AMTD Digital’s founder, Calvin Choi, whose family emigrated from Hong Kong to Canada when he was 12, became an investment banker, starting out at Citibank in the U.S. Choi has described his experience meeting entrepreneurs among his family back in Hong Kong, and accumulating experience working with other family businesses in Southeast Asia. But Choi has had a controversial career: He is currently facing a two-year ban in Hong Kong for breaking the city’s securities law, related to his work on IPOs in 2014 and 2015. The Hong Kong Securities Regulatory Commission investigated Choi due to conflicts of interest and information disclosure issues.

In 2019, China Minsheng Investment Group (CMIG), a Shanghai investment firm, accused Choi of financial fraud. CMIG had entrusted AMTD Group with the management of large funds, but when it encountered a debt crisis, CMIG wanted its money back.

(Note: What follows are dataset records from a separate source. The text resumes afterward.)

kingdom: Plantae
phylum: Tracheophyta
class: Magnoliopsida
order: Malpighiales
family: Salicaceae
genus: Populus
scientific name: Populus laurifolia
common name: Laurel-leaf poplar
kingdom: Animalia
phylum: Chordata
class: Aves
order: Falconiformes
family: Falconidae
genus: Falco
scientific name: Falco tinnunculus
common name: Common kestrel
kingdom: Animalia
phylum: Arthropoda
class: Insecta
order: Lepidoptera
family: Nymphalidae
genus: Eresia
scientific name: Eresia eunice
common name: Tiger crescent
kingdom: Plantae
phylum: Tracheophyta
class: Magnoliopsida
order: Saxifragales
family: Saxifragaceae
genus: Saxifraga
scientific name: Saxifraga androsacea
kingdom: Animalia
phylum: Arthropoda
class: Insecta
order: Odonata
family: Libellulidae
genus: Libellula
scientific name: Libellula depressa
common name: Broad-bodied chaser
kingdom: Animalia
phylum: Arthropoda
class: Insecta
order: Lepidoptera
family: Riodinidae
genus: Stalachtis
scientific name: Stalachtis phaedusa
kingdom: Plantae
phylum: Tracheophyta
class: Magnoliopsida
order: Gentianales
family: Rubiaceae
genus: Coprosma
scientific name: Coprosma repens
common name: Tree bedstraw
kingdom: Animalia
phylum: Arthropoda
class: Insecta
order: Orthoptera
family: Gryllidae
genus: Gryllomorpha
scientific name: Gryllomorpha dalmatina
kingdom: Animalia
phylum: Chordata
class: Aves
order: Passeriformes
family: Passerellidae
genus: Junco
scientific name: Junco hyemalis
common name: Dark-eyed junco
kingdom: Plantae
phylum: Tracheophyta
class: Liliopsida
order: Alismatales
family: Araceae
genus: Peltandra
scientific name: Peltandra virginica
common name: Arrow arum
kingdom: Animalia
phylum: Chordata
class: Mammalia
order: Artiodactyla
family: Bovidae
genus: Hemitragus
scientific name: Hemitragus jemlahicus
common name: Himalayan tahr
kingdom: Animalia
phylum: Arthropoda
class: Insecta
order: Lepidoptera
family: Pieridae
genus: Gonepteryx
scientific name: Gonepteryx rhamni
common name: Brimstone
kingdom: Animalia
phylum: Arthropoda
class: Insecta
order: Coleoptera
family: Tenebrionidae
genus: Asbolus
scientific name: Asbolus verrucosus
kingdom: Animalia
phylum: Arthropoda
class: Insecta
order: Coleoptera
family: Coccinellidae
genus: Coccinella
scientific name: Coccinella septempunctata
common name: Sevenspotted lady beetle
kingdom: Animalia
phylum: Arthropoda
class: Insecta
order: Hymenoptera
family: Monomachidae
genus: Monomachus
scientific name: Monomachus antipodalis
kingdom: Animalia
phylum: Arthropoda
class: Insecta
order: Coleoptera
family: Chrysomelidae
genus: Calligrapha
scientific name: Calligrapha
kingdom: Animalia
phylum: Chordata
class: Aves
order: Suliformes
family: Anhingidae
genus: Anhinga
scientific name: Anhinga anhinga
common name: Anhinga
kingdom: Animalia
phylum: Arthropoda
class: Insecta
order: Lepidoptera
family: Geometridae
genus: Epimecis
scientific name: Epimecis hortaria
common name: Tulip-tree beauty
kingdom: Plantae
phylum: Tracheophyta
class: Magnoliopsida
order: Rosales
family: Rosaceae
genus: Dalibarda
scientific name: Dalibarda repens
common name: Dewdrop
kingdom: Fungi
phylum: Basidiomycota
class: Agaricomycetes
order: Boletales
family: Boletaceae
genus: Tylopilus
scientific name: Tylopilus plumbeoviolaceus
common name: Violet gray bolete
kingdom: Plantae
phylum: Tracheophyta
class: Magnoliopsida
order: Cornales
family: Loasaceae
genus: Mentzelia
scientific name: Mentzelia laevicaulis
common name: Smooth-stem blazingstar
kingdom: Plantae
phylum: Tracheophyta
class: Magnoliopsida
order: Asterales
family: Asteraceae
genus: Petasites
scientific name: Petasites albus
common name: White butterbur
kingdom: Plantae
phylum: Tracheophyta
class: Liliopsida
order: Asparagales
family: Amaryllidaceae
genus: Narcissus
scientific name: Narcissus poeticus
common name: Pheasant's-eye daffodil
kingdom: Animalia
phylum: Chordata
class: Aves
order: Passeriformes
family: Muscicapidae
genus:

By August 2020, after CMIG had repeatedly failed to get anything from AMTD Group, it hired someone to hold up a banner in front of AMTD Group’s office building, accusing Choi of misappropriating funds of hundreds of millions of dollars. Choi soon stepped down as Chairperson of AMTD Digital (though he still sits on the board of AMTD Group), and left Hong Kong under a cloud. In March and April, he was reportedly in Singapore. Choi has filed an application for review of his two-year sentence in Hong Kong, which will take place in an open hearing in December.

Will AMTD Digital tank today?

It is entirely unclear to outsiders what drove AMTD Digtial’s share price so high earlier this week, almost as unclear as AMTD Digital’s business model. On the other hand, it is entirely possible that the stock will tank today when trading opens in New York a few minutes after this article is published.